_Istruzioni di lavoro_.
A: Riassumi in forma più breve il paragrafo del testo sulla violenza di genere che comincia con "Eppure gli uomini sono compagni", mantenendone i fatti principali.
B: Estrai dal testo sulla violenza di genere, senza alcuna modifica, il tratto che va da "Eppure gli uomini" fino a "dell’economia familiare, ecc..", estremi compresi.
C: Prosegui il testo sulla violenza di genere a partire dalla sua ultima frase.

_Brano da leggere_.

++++

La società è divenuta sempre più affetta da psicosi e malafede sociale, così da essere percepita ostile a qualsivoglia percorso per soggetti maltrattanti, violenti, disperati, malati e per gli offenders di ogni natura (non solo sessuale) che volessero o dovessero sentirne o averne bisogno. Siamo certi che quando si parla di violenza alle donne da parte degli uomini, gli uomini si riconoscano in ciò che viene detto? Che comprendano di essere violenti? Che vogliano uscire dal circolo aggressivo, violento e maltrattante? Ci sono uomini che lo sono già, ma anche uomini che iniziano ad esserlo o si scoprono di esserlo.

Eppure gli uomini sono compagni, mariti, ex partners, padri, figli, fratelli, amici, vicini di casa, colleghi, educatori. Nelle dinamiche relazionali la donna è la compagna, moglie, ex partner, madre, figlia, amica, vicina di casa, collega, educatrice. L’educazione di genere è diversa, così come gli incastri delle relazioni a parità di soggetti, ben potendosi incastrare e/o slatentizzare in rapporti diversi. La stessa fine di una relazione o il conflitto viene vissuto diversamente da uomo e donna. Questo anche in virtù dei ruoli diversi che uomo e donna hanno nella società, nell’ambito lavorativo, in famiglia, nella gestione dell’economia familiare, ecc..

Anche le dinamiche di responsabilizzazione sono diverse, comportando spesso una tendenza criminogena e/o violenta fin dall’infanzia maschile rispetto a quella femminile (fisicità vs. celebralità). L’errore da evitare è però quello di generalizzare i contesti e i fatti. Bisogna avere il coraggio – davanti a numeri così allarmanti nel fenomeno del femminicidio e della violenza di genere – di operare delle differenziazioni, di superare il qualunquismo anche per differenziare soluzioni, trattamenti e percorsi. L’uomo violento si svela in diversi e numerosi modi e anche dopo la violenza assume atteggiamenti diversi. Chi rimuove e non ricorda, chi resta violento perché ritorsivo e vendicativo, chi agisce di impeto e di istinto e chi lo è in modo stabile perché soffre la personalità della donna, chi non se ne rende conto e non ne comprende il disvalore, chi è affetto da patologie o disturbi della personalità.

++++

_Materiale presentato_.
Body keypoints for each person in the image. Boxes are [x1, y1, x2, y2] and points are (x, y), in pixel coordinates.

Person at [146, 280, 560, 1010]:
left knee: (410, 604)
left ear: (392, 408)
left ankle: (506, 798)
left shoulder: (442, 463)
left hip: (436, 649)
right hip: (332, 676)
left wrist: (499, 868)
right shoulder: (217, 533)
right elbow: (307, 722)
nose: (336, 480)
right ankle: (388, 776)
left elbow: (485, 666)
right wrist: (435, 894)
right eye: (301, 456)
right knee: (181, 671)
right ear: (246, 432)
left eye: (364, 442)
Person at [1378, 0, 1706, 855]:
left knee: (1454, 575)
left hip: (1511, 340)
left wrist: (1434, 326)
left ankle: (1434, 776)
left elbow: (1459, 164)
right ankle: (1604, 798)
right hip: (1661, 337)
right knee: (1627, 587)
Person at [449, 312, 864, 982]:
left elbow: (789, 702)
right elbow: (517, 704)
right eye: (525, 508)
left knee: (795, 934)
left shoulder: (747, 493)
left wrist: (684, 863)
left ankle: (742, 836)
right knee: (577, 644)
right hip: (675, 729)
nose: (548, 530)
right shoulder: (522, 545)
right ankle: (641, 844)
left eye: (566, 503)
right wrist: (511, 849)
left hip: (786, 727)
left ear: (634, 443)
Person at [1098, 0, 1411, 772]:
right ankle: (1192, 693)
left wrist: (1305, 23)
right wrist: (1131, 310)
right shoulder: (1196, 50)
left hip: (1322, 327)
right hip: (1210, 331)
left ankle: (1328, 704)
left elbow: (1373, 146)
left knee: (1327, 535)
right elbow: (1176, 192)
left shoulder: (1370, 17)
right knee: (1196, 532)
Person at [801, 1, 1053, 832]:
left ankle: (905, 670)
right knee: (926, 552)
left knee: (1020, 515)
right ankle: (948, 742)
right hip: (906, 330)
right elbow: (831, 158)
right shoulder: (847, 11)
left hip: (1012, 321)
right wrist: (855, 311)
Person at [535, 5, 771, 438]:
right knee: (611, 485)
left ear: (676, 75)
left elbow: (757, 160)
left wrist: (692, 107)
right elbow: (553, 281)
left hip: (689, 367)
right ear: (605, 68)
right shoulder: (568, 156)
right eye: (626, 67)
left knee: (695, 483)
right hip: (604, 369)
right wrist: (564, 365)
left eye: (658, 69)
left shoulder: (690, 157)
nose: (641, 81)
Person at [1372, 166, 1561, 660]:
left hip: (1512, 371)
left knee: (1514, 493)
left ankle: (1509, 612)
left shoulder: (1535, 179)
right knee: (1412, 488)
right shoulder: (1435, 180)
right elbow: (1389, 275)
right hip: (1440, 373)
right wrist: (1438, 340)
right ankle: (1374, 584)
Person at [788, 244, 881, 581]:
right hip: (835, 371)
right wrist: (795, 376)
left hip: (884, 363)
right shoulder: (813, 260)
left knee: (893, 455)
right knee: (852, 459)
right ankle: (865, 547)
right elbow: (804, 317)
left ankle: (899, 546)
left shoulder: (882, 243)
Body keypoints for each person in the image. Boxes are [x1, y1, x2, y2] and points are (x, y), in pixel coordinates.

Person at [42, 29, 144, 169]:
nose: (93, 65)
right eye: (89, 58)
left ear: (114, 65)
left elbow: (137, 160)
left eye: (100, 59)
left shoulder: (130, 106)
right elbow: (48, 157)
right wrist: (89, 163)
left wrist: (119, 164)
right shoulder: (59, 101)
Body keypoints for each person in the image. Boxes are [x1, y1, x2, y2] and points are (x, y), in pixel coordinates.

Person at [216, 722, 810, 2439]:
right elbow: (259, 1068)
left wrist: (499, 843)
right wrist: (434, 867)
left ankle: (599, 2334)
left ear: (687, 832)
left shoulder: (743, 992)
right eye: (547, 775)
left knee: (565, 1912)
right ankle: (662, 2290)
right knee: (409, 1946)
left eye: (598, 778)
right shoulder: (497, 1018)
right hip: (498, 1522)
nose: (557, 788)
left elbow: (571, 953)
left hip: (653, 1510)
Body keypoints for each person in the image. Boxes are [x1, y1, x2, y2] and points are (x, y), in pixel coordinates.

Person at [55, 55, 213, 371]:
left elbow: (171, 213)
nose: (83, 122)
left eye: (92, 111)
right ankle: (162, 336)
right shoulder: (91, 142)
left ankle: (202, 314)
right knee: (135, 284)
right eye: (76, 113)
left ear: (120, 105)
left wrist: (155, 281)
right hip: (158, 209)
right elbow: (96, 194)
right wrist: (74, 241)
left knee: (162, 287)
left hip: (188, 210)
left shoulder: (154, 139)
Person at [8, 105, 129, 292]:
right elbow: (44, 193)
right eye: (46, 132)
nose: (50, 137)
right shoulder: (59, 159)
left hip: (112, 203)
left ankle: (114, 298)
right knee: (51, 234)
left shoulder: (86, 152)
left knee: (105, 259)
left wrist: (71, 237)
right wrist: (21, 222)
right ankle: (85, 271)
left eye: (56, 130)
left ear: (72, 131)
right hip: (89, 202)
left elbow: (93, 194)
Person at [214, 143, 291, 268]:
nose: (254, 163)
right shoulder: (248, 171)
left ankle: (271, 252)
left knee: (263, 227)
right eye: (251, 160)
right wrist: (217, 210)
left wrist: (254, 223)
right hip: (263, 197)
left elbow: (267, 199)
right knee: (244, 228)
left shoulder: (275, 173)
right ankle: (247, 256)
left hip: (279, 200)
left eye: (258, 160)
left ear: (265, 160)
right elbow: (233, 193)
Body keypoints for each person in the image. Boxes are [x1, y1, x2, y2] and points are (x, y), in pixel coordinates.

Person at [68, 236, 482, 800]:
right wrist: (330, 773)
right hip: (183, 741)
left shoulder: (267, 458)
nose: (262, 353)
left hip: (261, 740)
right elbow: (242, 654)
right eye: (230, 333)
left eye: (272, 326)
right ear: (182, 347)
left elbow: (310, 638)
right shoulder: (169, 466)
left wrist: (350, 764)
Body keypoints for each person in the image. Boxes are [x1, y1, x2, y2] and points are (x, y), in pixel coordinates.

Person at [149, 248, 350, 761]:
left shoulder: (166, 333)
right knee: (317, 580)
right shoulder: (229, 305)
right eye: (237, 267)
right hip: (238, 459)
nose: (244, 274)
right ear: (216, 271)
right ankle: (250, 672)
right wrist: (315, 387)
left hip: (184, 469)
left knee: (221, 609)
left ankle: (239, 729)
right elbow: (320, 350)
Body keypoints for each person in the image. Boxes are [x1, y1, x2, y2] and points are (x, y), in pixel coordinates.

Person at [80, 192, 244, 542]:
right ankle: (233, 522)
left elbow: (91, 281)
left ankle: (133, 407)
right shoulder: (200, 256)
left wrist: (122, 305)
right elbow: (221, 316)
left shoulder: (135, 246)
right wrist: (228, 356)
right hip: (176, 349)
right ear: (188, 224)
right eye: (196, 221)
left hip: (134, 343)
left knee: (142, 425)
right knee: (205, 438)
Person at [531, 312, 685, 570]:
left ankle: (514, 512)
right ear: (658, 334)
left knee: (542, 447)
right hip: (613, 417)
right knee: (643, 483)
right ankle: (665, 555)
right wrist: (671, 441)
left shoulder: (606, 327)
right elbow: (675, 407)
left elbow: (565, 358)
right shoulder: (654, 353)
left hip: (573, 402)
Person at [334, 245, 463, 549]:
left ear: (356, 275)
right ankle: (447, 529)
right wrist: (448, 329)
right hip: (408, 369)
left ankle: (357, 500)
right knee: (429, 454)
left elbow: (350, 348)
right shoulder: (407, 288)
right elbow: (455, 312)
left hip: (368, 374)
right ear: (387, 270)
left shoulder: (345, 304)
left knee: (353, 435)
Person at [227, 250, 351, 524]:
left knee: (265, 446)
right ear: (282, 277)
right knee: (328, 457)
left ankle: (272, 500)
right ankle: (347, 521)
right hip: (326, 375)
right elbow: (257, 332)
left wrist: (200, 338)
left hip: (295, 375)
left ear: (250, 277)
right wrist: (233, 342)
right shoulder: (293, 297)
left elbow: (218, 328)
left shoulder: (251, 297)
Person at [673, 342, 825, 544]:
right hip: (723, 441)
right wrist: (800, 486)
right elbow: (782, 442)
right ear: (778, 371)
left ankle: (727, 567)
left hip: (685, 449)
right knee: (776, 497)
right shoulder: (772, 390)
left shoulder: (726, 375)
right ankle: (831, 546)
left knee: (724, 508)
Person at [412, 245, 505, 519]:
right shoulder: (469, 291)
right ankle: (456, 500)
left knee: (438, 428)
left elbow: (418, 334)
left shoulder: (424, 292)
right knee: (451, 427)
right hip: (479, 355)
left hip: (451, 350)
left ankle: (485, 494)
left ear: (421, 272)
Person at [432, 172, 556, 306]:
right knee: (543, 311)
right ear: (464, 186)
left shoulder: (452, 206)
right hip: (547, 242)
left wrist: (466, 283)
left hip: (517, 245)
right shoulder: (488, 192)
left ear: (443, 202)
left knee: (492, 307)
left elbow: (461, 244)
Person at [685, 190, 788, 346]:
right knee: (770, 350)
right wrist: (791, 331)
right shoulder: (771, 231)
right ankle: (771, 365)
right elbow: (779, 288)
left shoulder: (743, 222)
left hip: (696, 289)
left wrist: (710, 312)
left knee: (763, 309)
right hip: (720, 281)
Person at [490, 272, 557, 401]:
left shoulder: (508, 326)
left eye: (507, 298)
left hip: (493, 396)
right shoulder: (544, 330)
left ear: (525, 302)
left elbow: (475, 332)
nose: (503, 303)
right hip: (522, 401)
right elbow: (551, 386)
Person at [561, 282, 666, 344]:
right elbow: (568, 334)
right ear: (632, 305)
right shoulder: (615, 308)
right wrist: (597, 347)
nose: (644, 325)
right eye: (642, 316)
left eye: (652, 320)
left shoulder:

++++

_Risultati attesi_.
A: Gli uomini ricoprono molti ruoli: compagni, mariti, ex partner, padri, figli, fratelli, amici, vicini di casa, colleghi, educatori. Le donne ricoprono i ruoli corrispondenti. L'educazione di genere è diversa, e lo sono anche gli incastri delle relazioni tra le stesse persone. Uomo e donna vivono in modo diverso la fine di una relazione o il conflitto. Questo dipende anche dai ruoli diversi che hanno nella società, nel lavoro, in famiglia e nella gestione dell'economia familiare.

B:
Eppure gli uomini sono compagni, mariti, ex partners, padri, figli, fratelli, amici, vicini di casa, colleghi, educatori. Nelle dinamiche relazionali la donna è la compagna, moglie, ex partner, madre, figlia, amica, vicina di casa, collega, educatrice. L’educazione di genere è diversa, così come gli incastri delle relazioni a parità di soggetti, ben potendosi incastrare e/o slatentizzare in rapporti diversi. La stessa fine di una relazione o il conflitto viene vissuto diversamente da uomo e donna. Questo anche in virtù dei ruoli diversi che uomo e donna hanno nella società, nell’ambito lavorativo, in famiglia, nella gestione dell’economia familiare, ecc..

C:
Completamente diversa la violenza della donna sull’uomo, che esula da queste riflessioni sull’uomo violento, ma che necessita dello stesso approccio metodologico ed analisi. E fondamentale non negarne l’esistenza, anche se il dato statistico è sbilanciato, soprattutto perché molti contesti violenti nascono da una base conflittuale che genera sofferenze psicologiche e reazioni a catena, per poi degenerare in contesti lesivi dell’integrità fisica delle vittime.

Le questioni legate al fenomeno quindi sono numerose e diverse: sociali, politiche, economiche, giuridiche e scientifiche e come tali necessitano di un approccio corale, interdisciplinare e trasversale. Se non si studia, conosce e comprende il fenomeno nelle sue differenti dinamiche ed aspetti, anche i più complessi, diventa difficile individuare le soluzioni, che peraltro devono essere sostenibili ed efficaci versando nell’impreciso e non realizzando quella protezione e tutela di cui le donne vittime e gli uomini violenti hanno realmente e concretamente bisogno.


[1] Per la psicologia dell’uomo violento si rinvia ad un lavoro a mia firma L’elemento psicologico nel reato di stalking, Studium Juris, marzo 2013.